New year’s resolutions seem to be one of those things that people are either for or against. While most are motivated by the idea of “New Year, New Me,” others scoff at the fact that most people don’t stick to their resolutions passed a month. Moreover, others disagree with the idea of waiting until the mark of a new year to make a change, when people can make a resolution at any point throughout the year. Those points are valid, I on the other hand am very fond of new year’s resolutions and setting new intentions with the start of the year. At the same time, I make new goals for myself throughout the year as needed. But in the spirit of “New Year, New Me,” I have set some resolutions that not only help my personal development, but also help me be a better person for others.
At the beginning of every year, I set an intention. This intention is more of an overall theme for the year and it’s centered around a spiritual practice I would like to implement into my life. This year I set my focus on the practice of letting go. Whether that is letting go of the future and staying present, or letting go of the things I can’t control, or digging deep to understand why it’s hard for me to let go in certain situations.
Along with my broader, long-term goal, I also wanted to set a more specific practical goal that will help me in my day-to-day. One of my resolutions is to be stricter on the time I wake up and go to bed. At the current moment I don’t have a consistent sleep schedule therefore the times I wake up varies. I want to create more structure and be able to get more done throughout the day. Having a consistent time to wake up and go to bed can contribute to this goal in significant ways.

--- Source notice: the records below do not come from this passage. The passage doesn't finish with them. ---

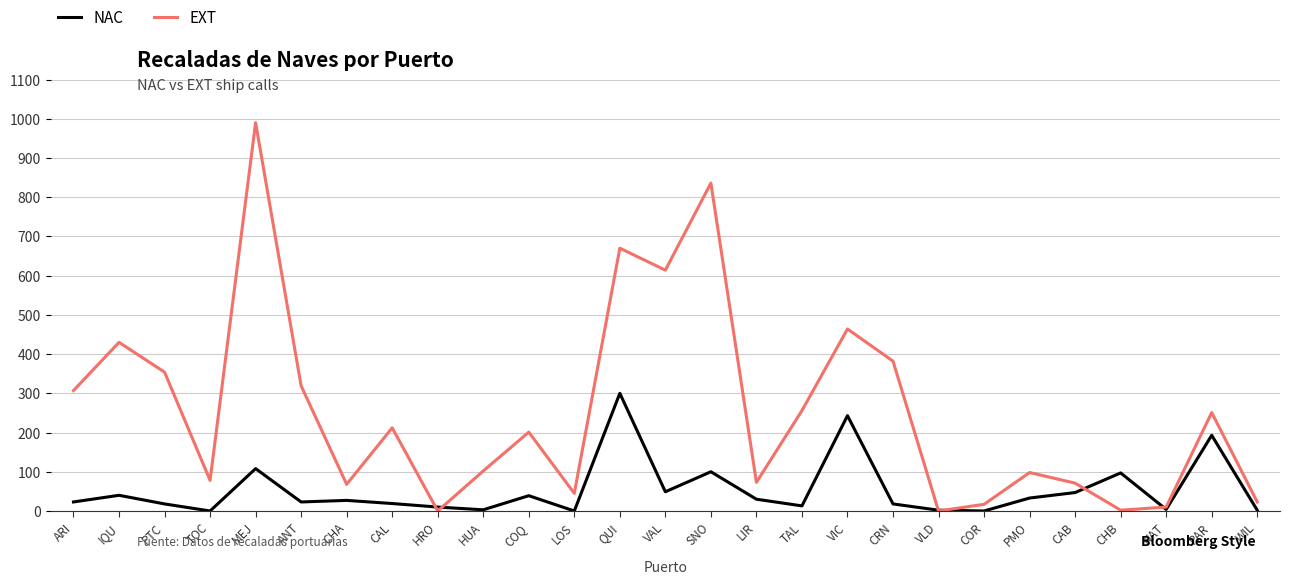

Reading left to right, what are all the values shown in this chart?

NAC: 23	40	18	0	108	23	27	19	10	3	39	0	300	49	100	30	13	243	18	2	0	33	47	97	4	193	2
EXT: 307	430	354	78	990	319	68	212	0	102	201	45	670	614	836	73	256	464	382	0	17	98	71	2	10	251	23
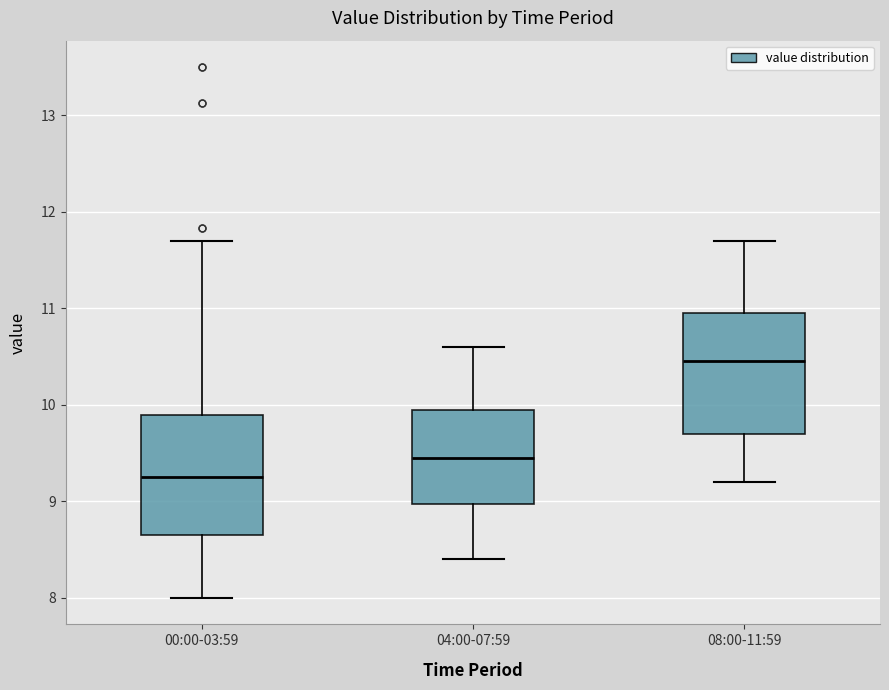

Reading left to right, read every box against the y-axis: the position of its median line, the range the box covers, and the ends of its whiskers. The values are not printed on the chart, so give them approximately, as read against the axis.

00:00-03:59: median 9.3, box 8.7 to 9.9, whiskers 8.0 to 11.7
04:00-07:59: median 9.5, box 9.0 to 10.0, whiskers 8.4 to 10.6
08:00-11:59: median 10.5, box 9.7 to 11.0, whiskers 9.2 to 11.7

Self-improvement helps me show up better for myself and others. I focus on the importance of self-full-ness as a means to show up fully as myself, but also be present and available for others. Self-full-ness seeks to fill my own cup first i.e., taking care of myself, healing, and growing. Not from a selfish place, but in a way that will allow me to function optimally without feeling drained with nothing for myself. Then, from that space when my cup is filled, I can fully be available for others physically, emotionally, spiritually, financially and any other way someone might need me in the moment. Of course, this process takes time and requires boundaries, discipline, and practice, but setting realistic, personal goals is always helpful for our daily lives.